Thinking back to how we arrived at the need for context, you might notice that for each context, that is each sequence of operations, we get one unique repository state. This is a very important property of context. Without it, context wouldn’t really be useful. Also, notice that the opposite is not true, repository state does not determine the context. Which makes sense, because there are lots of operations you can do that get the repository to a particular state, so given a state how do you know what was done?
The next important property we want for commuting patches is that once two patches have been commuted, you can commute them again to undo the commutation. In fact, it turns out the examples above are saying we want contexts to determine the same state if you commute the patches inside the context (again, context is a sequence of patches!).
For \(R\) to be an equivalence relation, we need three things:
- \(x\) \(R\) \(x\), is true for all \(x\)
- if \(x\) \(R\) \(y\) then \(y\) \(R\) \(x\)
- if \(x\) \(R\) \(y\) and \(y\) \(R\) \(z\) then \(x\) \(R\) \(z\)

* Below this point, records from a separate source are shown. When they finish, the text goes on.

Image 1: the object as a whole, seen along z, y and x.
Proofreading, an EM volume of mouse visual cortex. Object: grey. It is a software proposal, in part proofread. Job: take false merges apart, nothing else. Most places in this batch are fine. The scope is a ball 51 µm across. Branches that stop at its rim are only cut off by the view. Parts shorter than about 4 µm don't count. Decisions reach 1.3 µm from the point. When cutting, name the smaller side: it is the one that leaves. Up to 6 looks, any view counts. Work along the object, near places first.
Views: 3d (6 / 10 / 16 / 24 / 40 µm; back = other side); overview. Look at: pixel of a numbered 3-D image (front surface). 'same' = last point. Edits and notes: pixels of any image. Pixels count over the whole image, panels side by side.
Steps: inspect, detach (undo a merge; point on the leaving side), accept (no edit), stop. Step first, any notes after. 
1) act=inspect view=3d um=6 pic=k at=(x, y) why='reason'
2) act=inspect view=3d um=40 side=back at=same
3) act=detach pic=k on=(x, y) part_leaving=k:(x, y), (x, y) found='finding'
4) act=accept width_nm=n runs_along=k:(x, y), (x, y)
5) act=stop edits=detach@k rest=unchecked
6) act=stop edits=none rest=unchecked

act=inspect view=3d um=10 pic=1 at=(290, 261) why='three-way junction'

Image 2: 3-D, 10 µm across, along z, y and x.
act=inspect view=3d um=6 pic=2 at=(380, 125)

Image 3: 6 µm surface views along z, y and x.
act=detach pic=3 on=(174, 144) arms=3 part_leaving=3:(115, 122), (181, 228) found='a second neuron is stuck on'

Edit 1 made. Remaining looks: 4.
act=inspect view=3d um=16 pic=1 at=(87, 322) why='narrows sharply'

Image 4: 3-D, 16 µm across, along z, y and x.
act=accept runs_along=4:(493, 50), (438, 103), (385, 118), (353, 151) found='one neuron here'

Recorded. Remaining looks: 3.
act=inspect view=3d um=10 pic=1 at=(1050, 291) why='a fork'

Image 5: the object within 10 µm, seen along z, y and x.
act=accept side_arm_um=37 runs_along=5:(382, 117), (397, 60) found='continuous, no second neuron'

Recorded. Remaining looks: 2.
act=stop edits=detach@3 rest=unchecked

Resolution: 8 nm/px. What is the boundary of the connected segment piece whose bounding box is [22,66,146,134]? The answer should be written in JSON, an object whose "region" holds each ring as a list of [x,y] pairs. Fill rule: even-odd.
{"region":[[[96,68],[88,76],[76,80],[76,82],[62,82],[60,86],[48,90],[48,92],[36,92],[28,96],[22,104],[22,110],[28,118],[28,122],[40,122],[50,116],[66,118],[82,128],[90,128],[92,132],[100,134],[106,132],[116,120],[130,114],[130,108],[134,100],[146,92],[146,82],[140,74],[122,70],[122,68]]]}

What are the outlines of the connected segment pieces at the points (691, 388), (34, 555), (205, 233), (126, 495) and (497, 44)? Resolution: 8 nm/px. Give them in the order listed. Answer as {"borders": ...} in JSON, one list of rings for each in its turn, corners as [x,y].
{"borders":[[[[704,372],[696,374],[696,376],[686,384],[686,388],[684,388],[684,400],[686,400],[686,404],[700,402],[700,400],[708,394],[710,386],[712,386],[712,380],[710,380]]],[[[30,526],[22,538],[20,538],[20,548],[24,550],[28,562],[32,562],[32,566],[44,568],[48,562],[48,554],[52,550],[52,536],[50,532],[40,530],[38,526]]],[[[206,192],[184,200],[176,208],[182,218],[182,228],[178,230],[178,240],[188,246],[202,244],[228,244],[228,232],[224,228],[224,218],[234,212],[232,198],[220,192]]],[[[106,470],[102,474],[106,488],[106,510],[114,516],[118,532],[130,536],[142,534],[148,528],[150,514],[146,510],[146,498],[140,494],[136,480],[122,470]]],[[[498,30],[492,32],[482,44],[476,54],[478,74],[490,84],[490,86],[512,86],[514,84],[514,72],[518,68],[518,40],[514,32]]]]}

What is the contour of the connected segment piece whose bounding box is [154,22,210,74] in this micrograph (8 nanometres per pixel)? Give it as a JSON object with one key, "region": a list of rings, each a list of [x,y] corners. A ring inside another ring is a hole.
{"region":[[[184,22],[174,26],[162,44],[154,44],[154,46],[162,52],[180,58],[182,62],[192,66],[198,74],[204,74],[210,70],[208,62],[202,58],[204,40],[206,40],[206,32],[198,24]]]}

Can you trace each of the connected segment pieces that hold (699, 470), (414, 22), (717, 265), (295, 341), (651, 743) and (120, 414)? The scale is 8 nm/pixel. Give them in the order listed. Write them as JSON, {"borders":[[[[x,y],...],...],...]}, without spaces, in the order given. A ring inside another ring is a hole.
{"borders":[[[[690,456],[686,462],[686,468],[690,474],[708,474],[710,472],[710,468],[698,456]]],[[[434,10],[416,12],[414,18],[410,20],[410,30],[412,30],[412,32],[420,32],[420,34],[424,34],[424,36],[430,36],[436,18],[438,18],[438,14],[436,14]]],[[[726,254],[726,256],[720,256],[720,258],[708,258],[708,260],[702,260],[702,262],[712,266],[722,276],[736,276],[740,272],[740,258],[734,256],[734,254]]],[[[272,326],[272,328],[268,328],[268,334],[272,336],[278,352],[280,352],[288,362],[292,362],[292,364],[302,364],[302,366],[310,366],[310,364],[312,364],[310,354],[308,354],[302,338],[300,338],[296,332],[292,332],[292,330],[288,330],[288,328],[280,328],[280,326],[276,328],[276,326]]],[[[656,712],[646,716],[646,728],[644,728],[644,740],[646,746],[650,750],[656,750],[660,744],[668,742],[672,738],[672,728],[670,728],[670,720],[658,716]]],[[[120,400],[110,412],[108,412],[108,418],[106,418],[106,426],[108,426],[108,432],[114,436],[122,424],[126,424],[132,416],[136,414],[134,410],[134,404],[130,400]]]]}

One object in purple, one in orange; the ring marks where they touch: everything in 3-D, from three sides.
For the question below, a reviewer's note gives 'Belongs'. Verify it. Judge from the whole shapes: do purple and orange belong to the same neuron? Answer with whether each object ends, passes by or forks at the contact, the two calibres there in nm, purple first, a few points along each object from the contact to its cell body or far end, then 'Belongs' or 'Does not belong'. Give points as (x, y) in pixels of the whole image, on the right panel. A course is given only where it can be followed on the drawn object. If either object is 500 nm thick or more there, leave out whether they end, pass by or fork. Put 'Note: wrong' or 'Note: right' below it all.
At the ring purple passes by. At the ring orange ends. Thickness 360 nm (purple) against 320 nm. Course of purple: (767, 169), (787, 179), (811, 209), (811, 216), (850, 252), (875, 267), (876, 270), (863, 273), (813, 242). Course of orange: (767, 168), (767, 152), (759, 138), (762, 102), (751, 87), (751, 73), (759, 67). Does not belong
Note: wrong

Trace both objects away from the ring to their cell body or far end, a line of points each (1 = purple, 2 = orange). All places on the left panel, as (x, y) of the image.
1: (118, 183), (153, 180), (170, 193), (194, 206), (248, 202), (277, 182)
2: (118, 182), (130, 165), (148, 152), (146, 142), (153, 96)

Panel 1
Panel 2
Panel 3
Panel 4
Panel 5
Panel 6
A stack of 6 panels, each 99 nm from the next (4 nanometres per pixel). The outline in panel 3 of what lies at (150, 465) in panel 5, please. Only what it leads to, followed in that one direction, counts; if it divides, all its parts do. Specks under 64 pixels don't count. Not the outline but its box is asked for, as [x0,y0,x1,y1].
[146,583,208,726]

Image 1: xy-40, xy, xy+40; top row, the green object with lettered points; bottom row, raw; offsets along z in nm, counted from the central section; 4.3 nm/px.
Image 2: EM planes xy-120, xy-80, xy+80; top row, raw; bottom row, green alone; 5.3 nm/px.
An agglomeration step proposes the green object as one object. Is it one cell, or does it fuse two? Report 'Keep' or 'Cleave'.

Here, we replace \(x\) \(R\) \(y\) with “the sequencing, or order, of \(x\) can be obtained by commuting adjacent elements of \(y\)”. Roughly how to prove each:
either claim that 0 commutes satisfies definition of \(R\) or check that commute is self-inverting relies on self-inverting nature, I think messier but should still be provable
I’m pretty sure both (2) and (3) could be done with a brute force proof that considered all the pairings of patch types in their general cases. Start with all sequences of length 2, then 3 and I think at that point you could make an inductive argument to hit sequences of length \(n\). This would be a lot of work, and I’m not convinced it could be fully automated.
Why would we want to show the above? Showing that \(R\) is a relation would tell us that sequences of patches are equivalent under commute. Now, combine this with the idea that context determines the state uniquely and now we know sets of patches uniquely determine your repository.